» Direction 1
Render the listing that names a living thing from kingdom to common name as a Markdown table with the columns "Row" and "Line", one row per line, skipping blank lines. Leave the pictures out.

Mudcat Café message #3898604 The Mudcat Café TM
Thread #162666   Message #3898604
Posted By: Jim Carroll
10-Jan-18 - 01:41 PM
Thread Name: New Book: Folk Song in England
Subject: RE: New Book: Folk Song in England
"Those broadsides which really were unsingable probably didn't survive very long, and possibly were never intended to be more than briefly topical. "
The ones I am referring to are the ones considered representative enough to be published - we have the thre volumes of Ashton 17th, 18th and 19th, Ashton's 'Real Sailor Songs' Hindley's 'Curiosities of Street Literature',   2 volumes of Holloway and Black..... and I would guess (without counting) another thirty collections - from early Elizabethan to 19th century
I have scoured the Pepys set and spent a long time looking through Chethams and Central Library in Mancester
Musa Pedestris and Pills to Purge Melancholy would , I think count as broadsides
Hardly a singable song in the lot of them - or certainly not for anything to use in a feature evening and then forgotten
Sorry Howard, I really have tried with these.
I would be interested to hear on a collection that did contain a few singable songs
Don't forget, many of these sheets were bought and used for decoration, as described in Issac Walton's 'The Compleat Angler'
I can hardly imagine many of them ever having been sung for any length of time.
Even most of those that went into the tradition were in very much need of adaptation.

» Direction 2
Write the forum post on broadsides from "I would be interested" up to and including "length of time.", putting "ornament" wherever "decoration" appears.

» Entries supplied
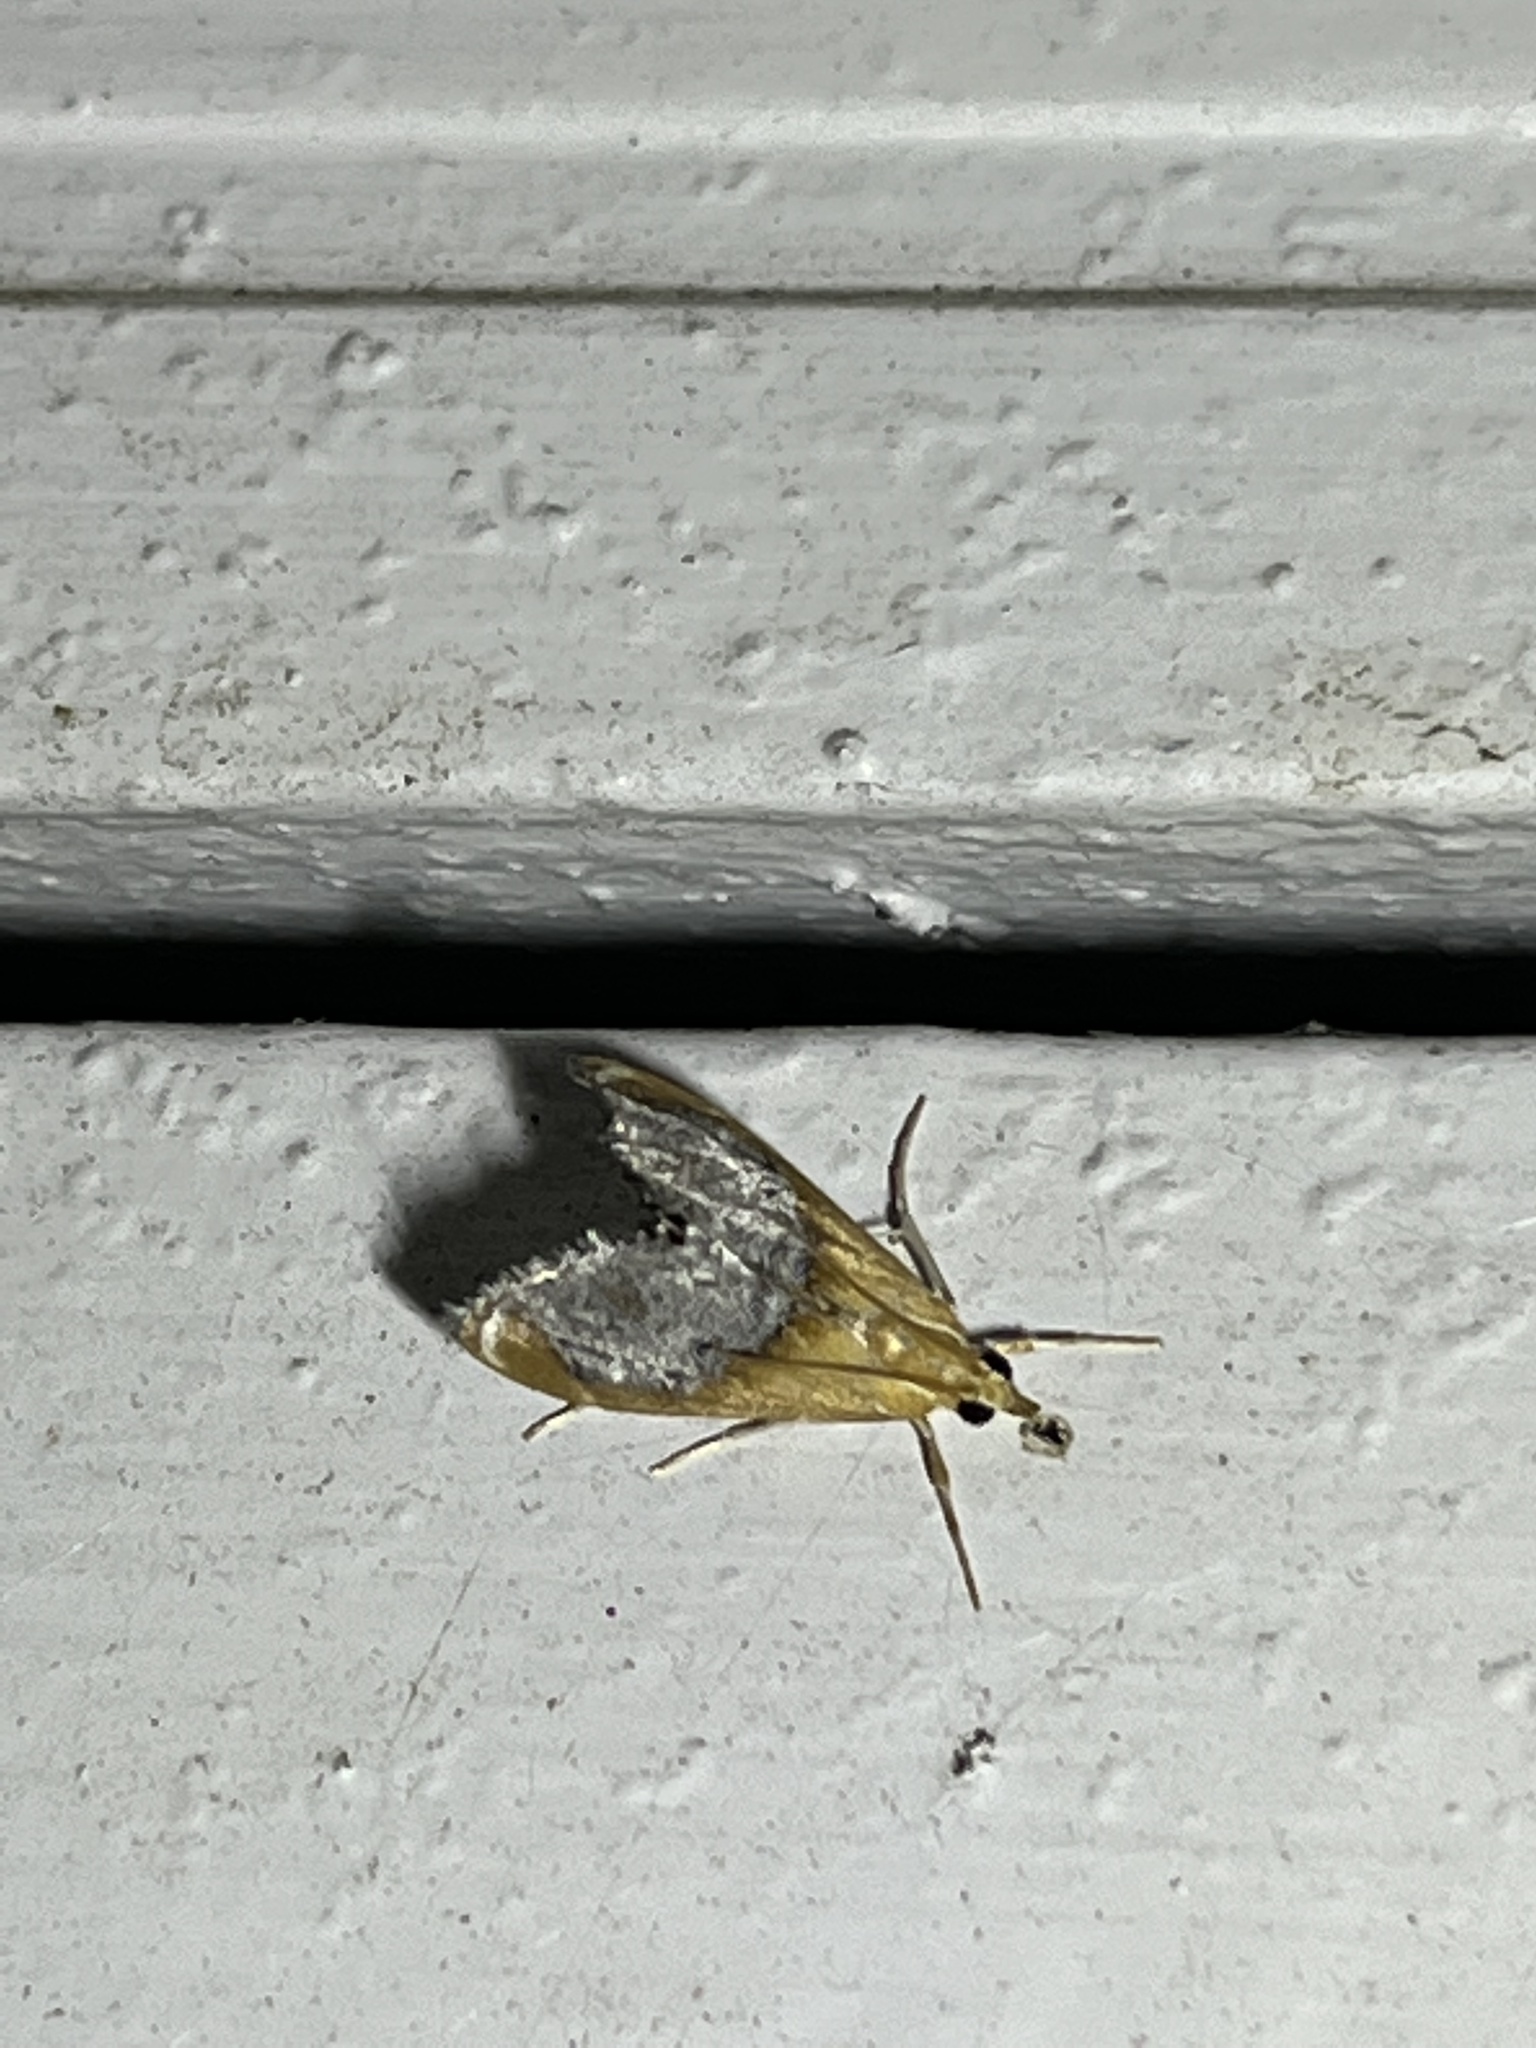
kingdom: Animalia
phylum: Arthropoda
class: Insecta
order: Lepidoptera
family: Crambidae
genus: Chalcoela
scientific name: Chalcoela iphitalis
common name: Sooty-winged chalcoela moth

» Written answer 1
| Row | Line |
|---|---|
| 1 | kingdom: Animalia |
| 2 | phylum: Arthropoda |
| 3 | class: Insecta |
| 4 | order: Lepidoptera |
| 5 | family: Crambidae |
| 6 | genus: Chalcoela |
| 7 | scientific name: Chalcoela iphitalis |
| 8 | common name: Sooty-winged chalcoela moth |

» Written answer 2
I would be interested to hear on a collection that did contain a few singable songs
Don't forget, many of these sheets were bought and used for ornament, as described in Issac Walton's 'The Compleat Angler'
I can hardly imagine many of them ever having been sung for any length of time.